Recent reports identified three leading bidders for the RBS stake, and as reported by NGI late last year, Sempra has said it wants to remain in the lucrative trading space (see Daily GPI, Dec. 14, 2009). Spokespeople for the utility holding company continue to refuse to confirm or deny the current reports. A San Diego-based spokesperson Wednesday refused to comment on the latest speculation.
A trio of bids in the $4 billion area were cited, with the three leading bidders said to be Deutsche Bank, JPMorgan Chase and Australia-based Macquarie Group. The latter firm has been rapidly expanding its energy sector footprint in North America in recent years, including physical trading operations centered around major utilities in the Pacific Northwest and western Pennsylvania (see Daily GPI, Jan. 13).
RBS paid $1.7 billion for its majority interest in the RBS Sempra Commodities joint venture when it was formed in April 2008 (see Daily GPI, April 2, 2008).
Investment bank Lazard Ltd. is handling the potential sale for RBS, but it would not comment on reports that an announcement was only a few weeks away.
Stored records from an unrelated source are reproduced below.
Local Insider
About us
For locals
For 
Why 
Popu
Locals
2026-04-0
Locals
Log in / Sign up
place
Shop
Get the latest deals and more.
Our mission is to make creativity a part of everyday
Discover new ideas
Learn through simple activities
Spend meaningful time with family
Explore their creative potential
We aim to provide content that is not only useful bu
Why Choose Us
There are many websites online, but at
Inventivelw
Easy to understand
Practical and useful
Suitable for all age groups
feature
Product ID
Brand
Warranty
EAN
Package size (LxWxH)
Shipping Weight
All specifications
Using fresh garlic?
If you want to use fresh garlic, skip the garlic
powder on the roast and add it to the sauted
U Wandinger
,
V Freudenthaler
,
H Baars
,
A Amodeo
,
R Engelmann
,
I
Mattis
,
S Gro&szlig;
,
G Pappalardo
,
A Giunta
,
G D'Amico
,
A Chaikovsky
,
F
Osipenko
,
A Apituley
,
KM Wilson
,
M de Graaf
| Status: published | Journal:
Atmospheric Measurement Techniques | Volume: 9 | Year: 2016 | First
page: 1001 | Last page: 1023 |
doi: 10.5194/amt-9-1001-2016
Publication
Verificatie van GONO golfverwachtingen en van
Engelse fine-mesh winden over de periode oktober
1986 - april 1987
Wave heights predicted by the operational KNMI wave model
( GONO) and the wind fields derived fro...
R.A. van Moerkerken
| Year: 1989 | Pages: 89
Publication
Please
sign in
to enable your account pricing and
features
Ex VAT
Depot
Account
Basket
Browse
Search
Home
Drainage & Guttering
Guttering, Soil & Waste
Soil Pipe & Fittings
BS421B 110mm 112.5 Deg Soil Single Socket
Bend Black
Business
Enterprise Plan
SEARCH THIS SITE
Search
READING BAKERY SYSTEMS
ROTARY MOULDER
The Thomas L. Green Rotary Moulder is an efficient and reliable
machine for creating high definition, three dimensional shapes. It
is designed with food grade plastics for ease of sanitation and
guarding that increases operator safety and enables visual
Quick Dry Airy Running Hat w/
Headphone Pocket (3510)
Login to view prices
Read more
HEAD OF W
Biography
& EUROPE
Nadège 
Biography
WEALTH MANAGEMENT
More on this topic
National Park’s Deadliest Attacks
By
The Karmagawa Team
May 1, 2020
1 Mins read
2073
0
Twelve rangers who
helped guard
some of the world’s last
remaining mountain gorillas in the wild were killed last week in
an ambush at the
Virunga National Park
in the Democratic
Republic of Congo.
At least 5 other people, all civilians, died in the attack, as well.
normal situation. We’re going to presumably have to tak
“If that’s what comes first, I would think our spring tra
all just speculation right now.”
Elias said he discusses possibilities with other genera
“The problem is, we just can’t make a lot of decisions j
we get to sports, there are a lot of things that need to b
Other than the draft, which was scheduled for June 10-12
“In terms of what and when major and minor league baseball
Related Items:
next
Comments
A transaction is expected in late January or February, according to Reuters.
The RBS joint venture pullout was prompted in early last November as part of its much larger restructuring with United Kingdom and European Commission (EC) financial authorities since the UK government now owns the majority interest in RBS. Initial reports that this move was imminent surfaced out of the UK early last November and Sempra issued a statement at that time to try to assure investors that any breakup would be orderly and could take several years.
Reuters reported Wednesday that JPMorgan has recently picked up both assets and market share, and last Friday reported fourth quarter 2009 profits of $3.3 billion, driven by its investment banking operations. It reportedly is willing to pay a higher price than the other two suitors.